Pero hay otros… hay otros que sí tienen un don. O una maldición, según se mire. Pueden ver el futuro lejano. Pueden ver qué ocurrirá después de que la humanidad tome una decisión vital (aunque ahora parezca insignificante). Sus sueños están plagados de inquietud y angustia. Ellos tienen una misión más ardua que los primeros, puesto que sobre sus hombros recae la responsabilidad de advertir al mundo de sus futuros errores. Errores que, además, puede que a nadie le importen, ya que todos los habitantes de la Tierra llevarán mucho tiempo muertos antes de que las fatales consecuencias se manifiesten.

Los escritores de ciencia-ficción no son creativos; son premonitorios. Y más vale que tú, desvalido humano, hagas algo para proteger tu especie.

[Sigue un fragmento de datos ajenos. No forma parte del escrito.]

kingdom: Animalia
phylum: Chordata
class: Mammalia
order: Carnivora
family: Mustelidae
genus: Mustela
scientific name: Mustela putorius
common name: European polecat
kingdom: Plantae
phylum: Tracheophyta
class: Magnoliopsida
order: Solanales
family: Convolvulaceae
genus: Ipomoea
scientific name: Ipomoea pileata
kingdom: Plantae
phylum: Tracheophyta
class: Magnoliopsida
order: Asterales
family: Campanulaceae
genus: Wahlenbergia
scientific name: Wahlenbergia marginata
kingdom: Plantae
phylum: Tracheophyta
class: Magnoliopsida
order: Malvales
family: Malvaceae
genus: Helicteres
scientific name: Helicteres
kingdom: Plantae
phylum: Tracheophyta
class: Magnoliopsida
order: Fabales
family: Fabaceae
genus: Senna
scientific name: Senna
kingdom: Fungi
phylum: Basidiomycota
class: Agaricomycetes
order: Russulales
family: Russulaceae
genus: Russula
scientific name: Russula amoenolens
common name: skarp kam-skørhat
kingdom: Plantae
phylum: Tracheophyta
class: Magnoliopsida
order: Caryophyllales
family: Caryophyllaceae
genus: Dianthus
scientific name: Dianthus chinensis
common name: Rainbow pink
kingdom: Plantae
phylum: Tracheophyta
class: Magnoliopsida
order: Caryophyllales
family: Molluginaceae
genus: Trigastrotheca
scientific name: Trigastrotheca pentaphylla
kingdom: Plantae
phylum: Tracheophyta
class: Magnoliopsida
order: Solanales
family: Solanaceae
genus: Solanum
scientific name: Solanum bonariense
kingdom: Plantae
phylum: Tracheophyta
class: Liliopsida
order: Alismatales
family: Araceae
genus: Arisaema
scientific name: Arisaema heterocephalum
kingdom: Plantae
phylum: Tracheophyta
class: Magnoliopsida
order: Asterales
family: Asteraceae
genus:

De seguir así, no duraréis más de seis o siete generaciones. Estoy aquí para darte una oportunidad. No creas que siento lástima. Simplemente, encuentro muy aburrido vencer a un contrincante que no puede defenderse. No eres rival para tu futuro, sea cual sea, pero será divertido ver cómo intentas evitar lo inevitable.

Pero no nos vayamos por las ramas. Para estar preparado, necesitas saber. Y para saber, nada mejor que consultar con los expertos. Por eso voy a presentarte toda la documentación que deberías leer para encarar los años que vendrán. Puedes creerlo o no; eso depende de ti. Comencemos.

pris & roy

Todo está cubierto de una fina capa gris. Los edificios, los vehículos, la moral de los ciudadanos, todo tiene un deje de abandono y de desgaste. Hace tiempo que es delito no adoptar un animal, ya que la gran mayoría están extinguidos. Ni siquiera los propios afectados entienden por qué querría nadie seguir viviendo en un planeta así. Y, por si esto fuera poco, están ellos.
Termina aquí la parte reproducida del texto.